8

Bill Gates has recently said:

The ultimate is computers that learn. So called deep learning which started at Microsoft and is now being used by many researchers looks like a real advance that may finally learn. It has already made a big difference in video and audio recognition - more progress in the last 3 years than ever before.

The statement was quoted in many news articles.

How true is it that Deep Learning started at Microsoft?

Sklivvz
  • 78,578
  • 29
  • 321
  • 428
Franck Dernoncourt
  • 7,224
  • 4
  • 33
  • 76

1 Answers1

9

That is incorrect. It might be true that Microsoft pioneered commercial applications of Deep Learning though, which is what I suspect Bill was getting at.

Li Deng, who works for Microsoft Research, took the Deep Belief Nets (DBNs), devised by Hinton and his team at the University of Toronto, and applied them (successfully) to the TIMIST dataset for speech recognition. This got Deep Learning a lot of interest, in the commercial sector.

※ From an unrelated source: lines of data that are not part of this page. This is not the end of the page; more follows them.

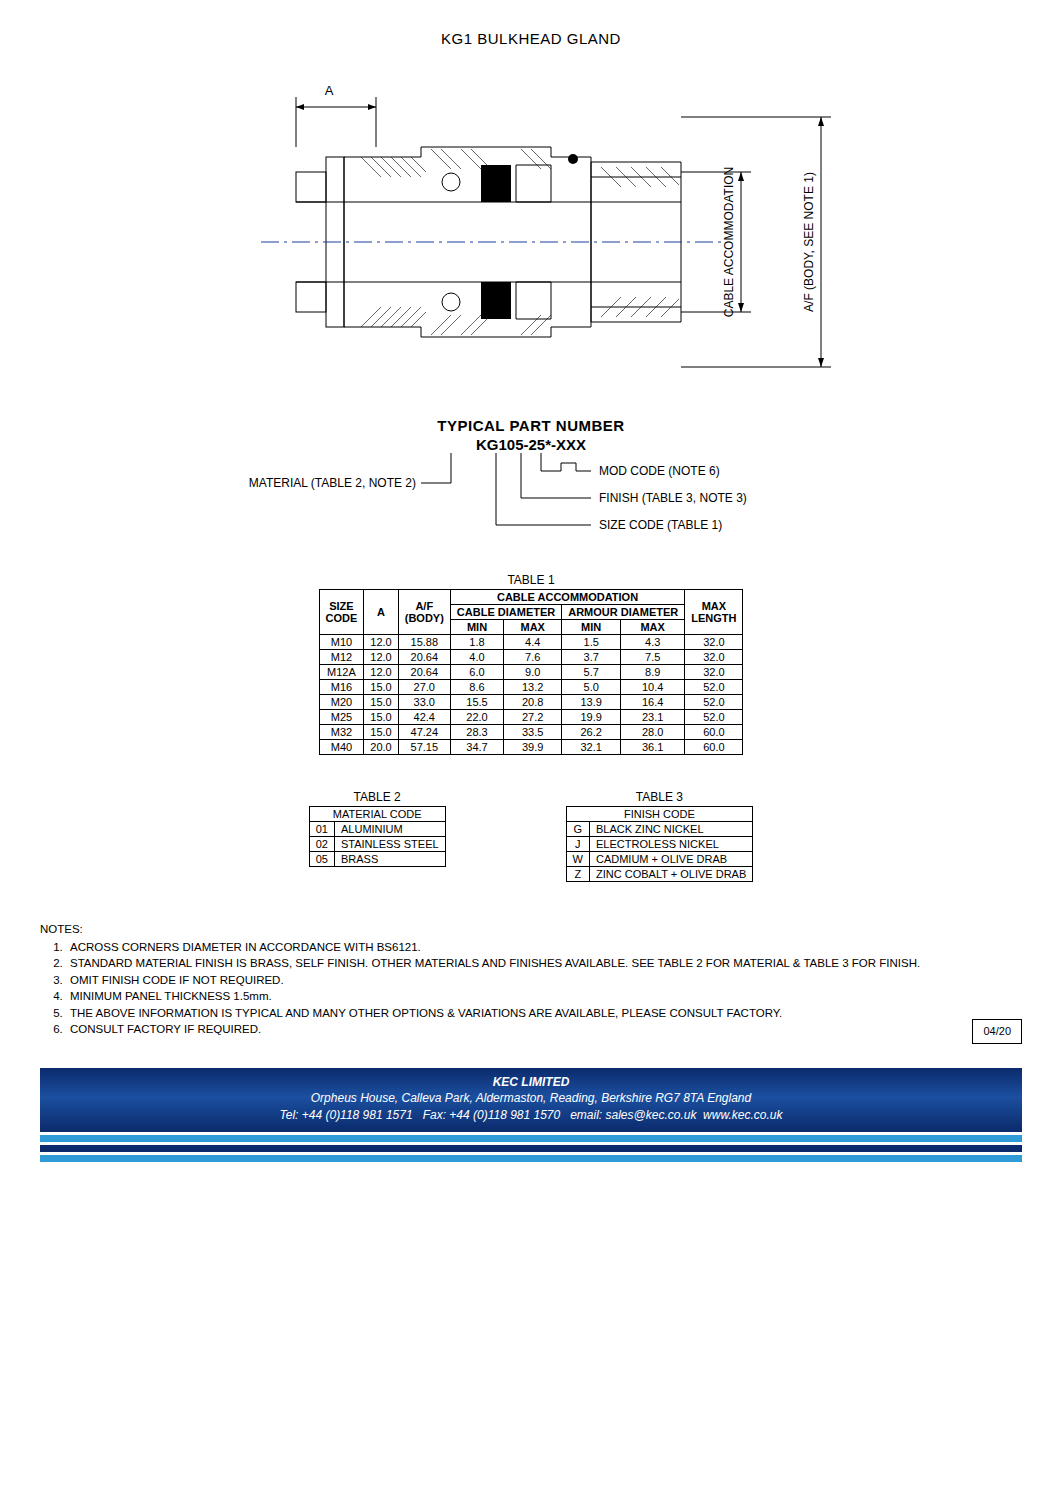KG1 BULKHEAD GLAND
A CABLE ACCOMMODATION A/F (BODY, SEE NOTE 1)
TYPICAL PART NUMBER
KG105-25*-XXX
MATERIAL (TABLE 2, NOTE 2) MOD CODE (NOTE 6) FINISH (TABLE 3, NOTE 3) SIZE CODE (TABLE 1)
TABLE 1
| SIZE CODE | A | A/F (BODY) | CABLE ACCOMMODATION | MAX LENGTH |
| --- | --- | --- | --- | --- |
| CABLE DIAMETER | ARMOUR DIAMETER |
| MIN | MAX | MIN | MAX |
| M10 | 12.0 | 15.88 | 1.8 | 4.4 | 1.5 | 4.3 | 32.0 |
| M12 | 12.0 | 20.64 | 4.0 | 7.6 | 3.7 | 7.5 | 32.0 |
| M12A | 12.0 | 20.64 | 6.0 | 9.0 | 5.7 | 8.9 | 32.0 |
| M16 | 15.0 | 27.0 | 8.6 | 13.2 | 5.0 | 10.4 | 52.0 |
| M20 | 15.0 | 33.0 | 15.5 | 20.8 | 13.9 | 16.4 | 52.0 |
| M25 | 15.0 | 42.4 | 22.0 | 27.2 | 19.9 | 23.1 | 52.0 |
| M32 | 15.0 | 47.24 | 28.3 | 33.5 | 26.2 | 28.0 | 60.0 |
| M40 | 20.0 | 57.15 | 34.7 | 39.9 | 32.1 | 36.1 | 60.0 |
TABLE 2
| MATERIAL CODE |
| --- |
| 01 | ALUMINIUM |
| 02 | STAINLESS STEEL |
| 05 | BRASS |
TABLE 3
| FINISH CODE |
| --- |
| G | BLACK ZINC NICKEL |
| J | ELECTROLESS NICKEL |
| W | CADMIUM + OLIVE DRAB |
| Z | ZINC COBALT + OLIVE DRAB |
NOTES:
ACROSS CORNERS DIAMETER IN ACCORDANCE WITH BS6121.
STANDARD MATERIAL FINISH IS BRASS, SELF FINISH. OTHER MATERIALS AND FINISHES AVAILABLE. SEE TABLE 2 FOR MATERIAL & TABLE 3 FOR FINISH.
OMIT FINISH CODE IF NOT REQUIRED.
MINIMUM PANEL THICKNESS 1.5mm.
THE ABOVE INFORMATION IS TYPICAL AND MANY OTHER OPTIONS & VARIATIONS ARE AVAILABLE, PLEASE CONSULT FACTORY.
CONSULT FACTORY IF REQUIRED.
04/20
KEC LIMITED
Orpheus House, Calleva Park, Aldermaston, Reading, Berkshire RG7 8TA England
Tel: +44 (0)118 981 1571 Fax: +44 (0)118 981 1570 email: sales@kec.co.uk www.kec.co.uk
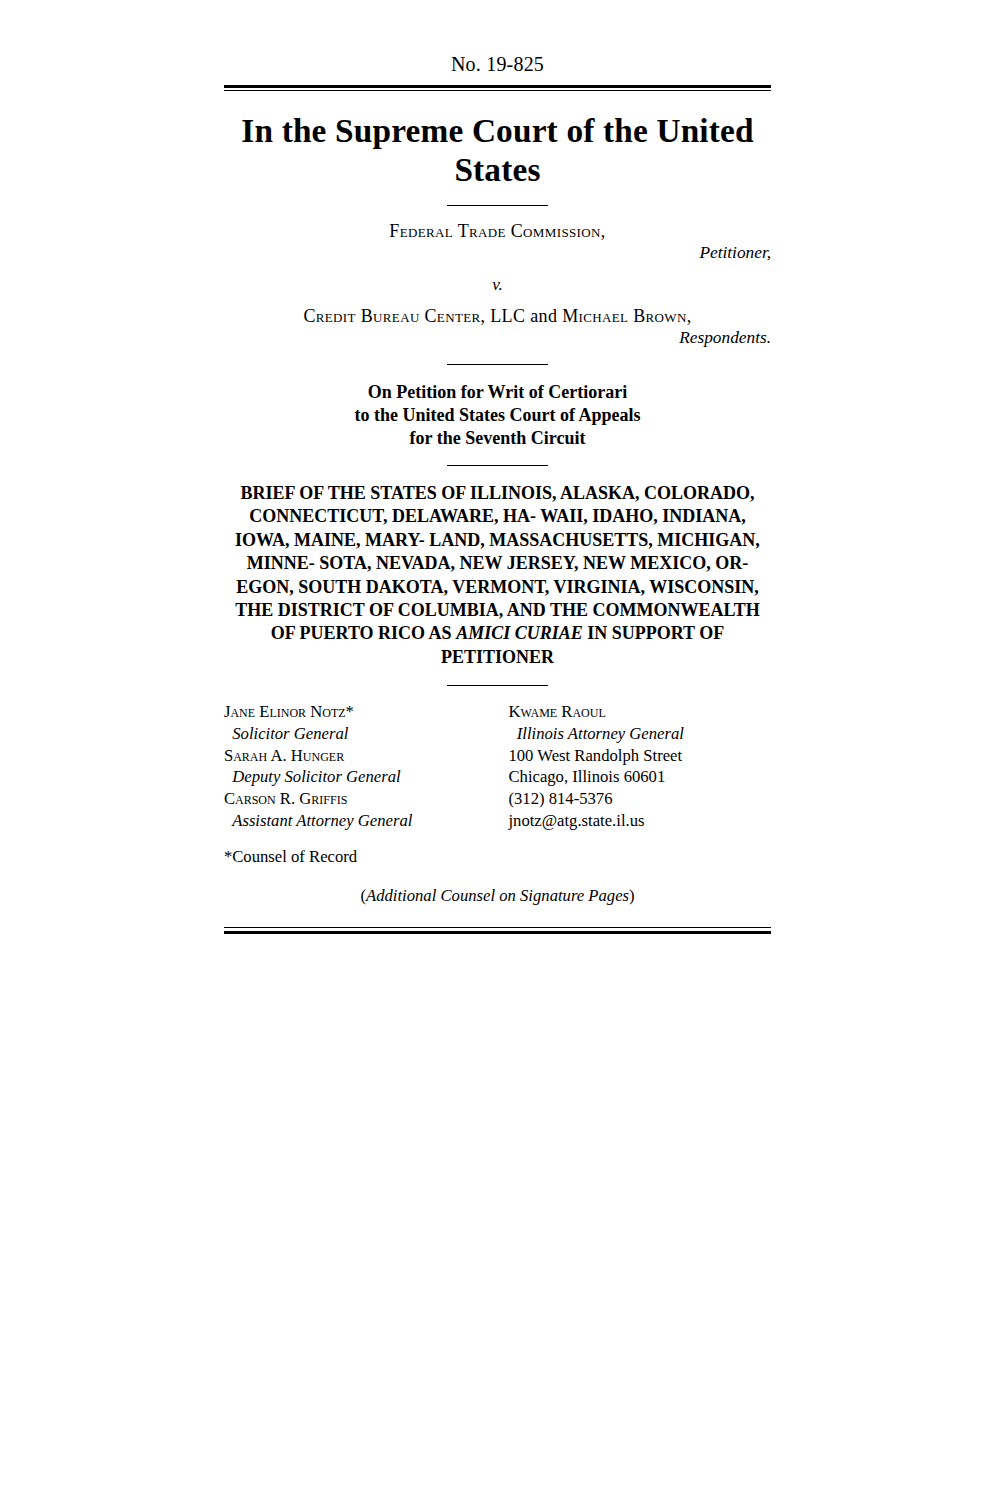No. 19-825
In the Supreme Court of the United States
Federal Trade Commission,
Petitioner,
v.
Credit Bureau Center, LLC and Michael Brown,
Respondents.
On Petition for Writ of Certiorari
to the United States Court of Appeals
for the Seventh Circuit
BRIEF OF THE STATES OF ILLINOIS, ALASKA, COLORADO, CONNECTICUT, DELAWARE, HA- WAII, IDAHO, INDIANA, IOWA, MAINE, MARY- LAND, MASSACHUSETTS, MICHIGAN, MINNE- SOTA, NEVADA, NEW JERSEY, NEW MEXICO, OR- EGON, SOUTH DAKOTA, VERMONT, VIRGINIA, WISCONSIN, THE DISTRICT OF COLUMBIA, AND THE COMMONWEALTH OF PUERTO RICO AS AMICI CURIAE IN SUPPORT OF PETITIONER
| Jane Elinor Notz * Solicitor General Sarah A. Hunger Deputy Solicitor General Carson R. Griffis Assistant Attorney General | Kwame Raoul Illinois Attorney General 100 West Randolph Street Chicago, Illinois 60601 (312) 814-5376 jnotz@atg.state.il.us |
*Counsel of Record
(Additional Counsel on Signature Pages)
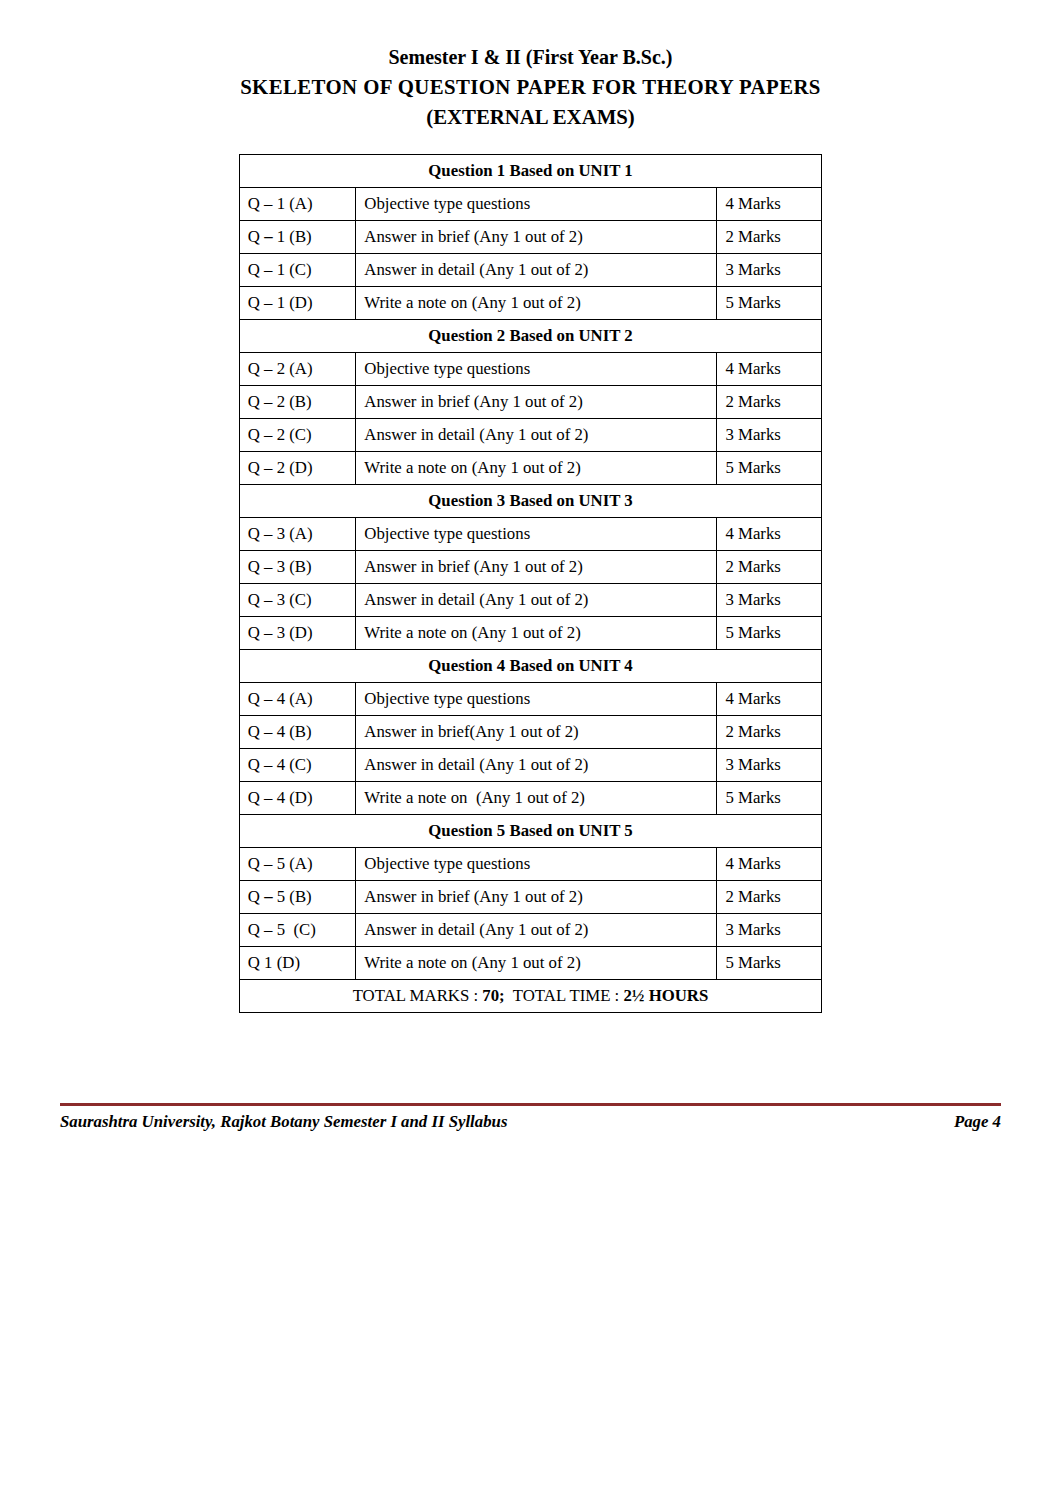Semester I & II (First Year B.Sc.)
SKELETON OF QUESTION PAPER FOR THEORY PAPERS
(EXTERNAL EXAMS)
| Question 1 Based on UNIT 1 |
| Q – 1 (A) | Objective type questions | 4 Marks |
| Q – 1 (B) | Answer in brief (Any 1 out of 2) | 2 Marks |
| Q – 1 (C) | Answer in detail (Any 1 out of 2) | 3 Marks |
| Q – 1 (D) | Write a note on (Any 1 out of 2) | 5 Marks |
| Question 2 Based on UNIT 2 |
| Q – 2 (A) | Objective type questions | 4 Marks |
| Q – 2 (B) | Answer in brief (Any 1 out of 2) | 2 Marks |
| Q – 2 (C) | Answer in detail (Any 1 out of 2) | 3 Marks |
| Q – 2 (D) | Write a note on (Any 1 out of 2) | 5 Marks |
| Question 3 Based on UNIT 3 |
| Q – 3 (A) | Objective type questions | 4 Marks |
| Q – 3 (B) | Answer in brief (Any 1 out of 2) | 2 Marks |
| Q – 3 (C) | Answer in detail (Any 1 out of 2) | 3 Marks |
| Q – 3 (D) | Write a note on (Any 1 out of 2) | 5 Marks |
| Question 4 Based on UNIT 4 |
| Q – 4 (A) | Objective type questions | 4 Marks |
| Q – 4 (B) | Answer in brief(Any 1 out of 2) | 2 Marks |
| Q – 4 (C) | Answer in detail (Any 1 out of 2) | 3 Marks |
| Q – 4 (D) | Write a note on (Any 1 out of 2) | 5 Marks |
| Question 5 Based on UNIT 5 |
| Q – 5 (A) | Objective type questions | 4 Marks |
| Q – 5 (B) | Answer in brief (Any 1 out of 2) | 2 Marks |
| Q – 5 (C) | Answer in detail (Any 1 out of 2) | 3 Marks |
| Q 1 (D) | Write a note on (Any 1 out of 2) | 5 Marks |
| TOTAL MARKS : 70; TOTAL TIME : 2½ HOURS |
Saurashtra University, Rajkot Botany Semester I and II Syllabus Page 4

DBNs were the start of a resurgence of interest in deep learning. Originally when neural nets were created in 1986, they were often deep, in the 90's something called the Universal Approximation theorem was proven, which roughly says "A neural net with one hidden layer (that is sufficiently large) can approximate (given sufficient training data) any continuous function." This, combined with the difficulty in training deeper nets, basically ended Deep Learning. Hinton's paper in 2006, and Bengio's monograph in 2007, sparked a resurgence of interest, because Hinton showed a novel new technique that made training deep nets feasible (this technique being Deep Belief Networks), and Bengio argued that deep nets were important, and that we could get many advantages over shallow nets.

Li Deng at Microsoft research took this onboard, and with his work on TIMIST, showed the world that Deep Learning was feasible and great.

--

DBN's in academia

(Still trying to date Li Deng's work. citations needed.)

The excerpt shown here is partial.